El Pecado que no se puede nombrar : Folie noire
Scène

El Pecado que no se puede nombrar : Folie noire

RICARDO BARTIS n’aime pas les étiquettes: il se défend bien de faire du théâtre engagé. Pourtant, son spectacle El Pecado que no se puede nombrar remue profondément les spectateurs sur son passage, comme en atteste le succès de la pièce lors du dernier Festival d’Avignon.

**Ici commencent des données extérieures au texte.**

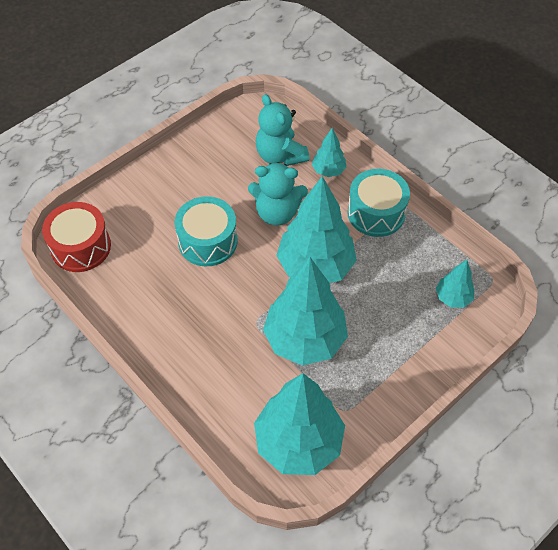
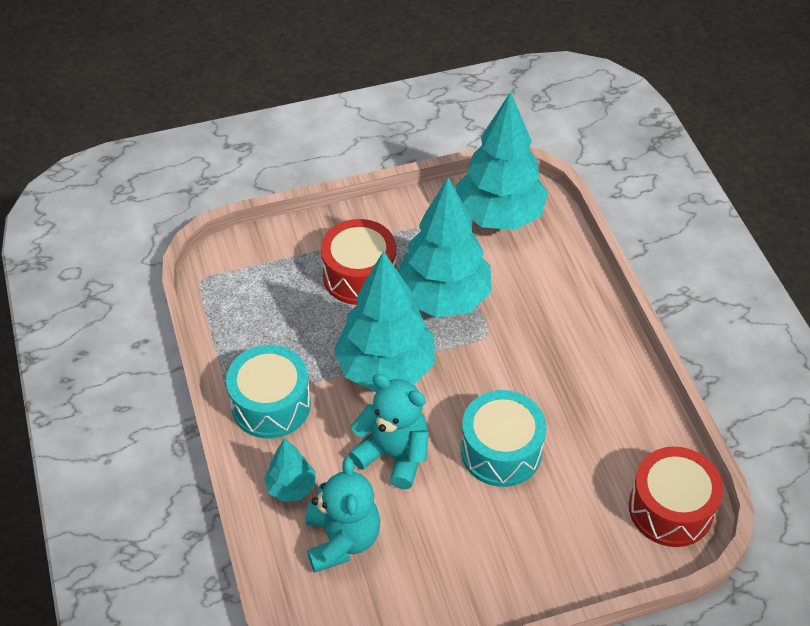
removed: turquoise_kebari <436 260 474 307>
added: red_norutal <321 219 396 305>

Directeur artistique du Sportivo Teatral depuis près de 20 ans, Ricardo Bartis travaille avec sa compagnie en marge des formes conventionnelles: théâtre submergé par l’esthétisme ou consacré au divertissement. Le metteur en scène croit, au théâtre, à la \«recherche profonde» et à la «poésie du langage». D’Argentine, il s’amène au Carrefour international de théâtre avec ses comédiens. Ensemble, ils ont travaillé pendant plus d’un an à la pièce El Pecado que no se puede nombrar, créée en 1998 à partir d’oeuvres de Roberto Arlt.
Écrivain argentin ayant vécu de 1900 à 1942, Roberto Arlt peint dans ses oeuvres une image sombre, lucide, presque visionnaire du monde. Salué aujourd’hui comme un écrivain majeur en Argentine, Arlt fut boudé dans son propre pays jusque dans les années 1950 – il «dérangeait» -, et ce n’est que depuis quelques années qu’on le traduit en français.
Bartis et son équipe se sont inspirés de deux parties d’un roman touffu, Les Sept Fous (1929) et Les Lance-Flammes (1931), pour créer leur pièce. Sans les transposer à la scène, ils ont considéré ces écrits comme un «support à la création». Conservant les actions principales de ces récits, ils ont utilisé «l’extrapolation» afin de «développer leur propre création» à partir de l’univers pessimiste et plein d’ironie de Roberto Arlt.
Considéré par Ricardo Bartis comme un «précurseur de l’existentialisme», Roberto Arlt s’apparente à Dostoïevsky, écrit Sabrina Weldman (revue Mouvements, juin-juillet 1999), par sa «métaphysique noire […]: le sentiment d’angoisse et de désespoir d’une humanité avide de pureté et flouée par la réalité.» Les sept personnages des Sept Fous de Arlt, qu’on retrouve dans la pièce El Pecado…, rappellent en effet ceux des Possédés, de l’auteur russe.
À Buenos Aires, en 1929, sept hommes, marqués par l’angoisse et l’échec, se réunissent dans un sous-sol, afin de tramer la perte de la classe capitaliste… Les conspirateurs imaginés par Bartis, rêvant d révolution, oscillent entre réalité et surréalisme, toujours en fragile équilibre, sur le fil de la folie. Entre tragique et ridicule, ces personnages incarnés par les comédiens que dirige Ricardo Bartis, pour qui «le noyau du théâtre est certainement l’acteur», donnent le vertige, par leur impuissance, leurs pulsions morbides, leurs passions.
Tissée dans une Buenos Aires très concrète, la pièce du Sportivo Teatral semble provoquer de «profondes résonances», même à l’extérieur de l’Argentine, explique Bartis. Grâce à «l’approche lucide et révélatrice de Roberto Arlt», l’histoire des «sept fous» comporte des «éléments d’humanité universelle»: réflexion sur les valeurs, interrogations sur l’existence, peurs et fantasmes. Les particularités argentines se retrouvent surtout dans le traitement du sujet: stratégies littéraires, texture du langage poétique.
L’oeuvre de Roberto Arlt, avec laquelle nous donne rendez-vous le Sportivo Teatral, est explosive, et n’a pas vieilli. Ces quelques lignes, par exemple, écrites lors de la publication en 1931 des Lance-Flammes, trouvent toujours un troublant écho: «Je suis ardemment attiré par la beauté[…]. Mais aujourd’hui, au milieu des bruits d’un édifice social qui s’écroule, il n’est plus possible de penser faire de la broderie […]. Nous créerons notre littérature […] en écrivant dans une orgueilleuse solitude des livres qui auront en eux la violence d’un crochet à la mâchoire.»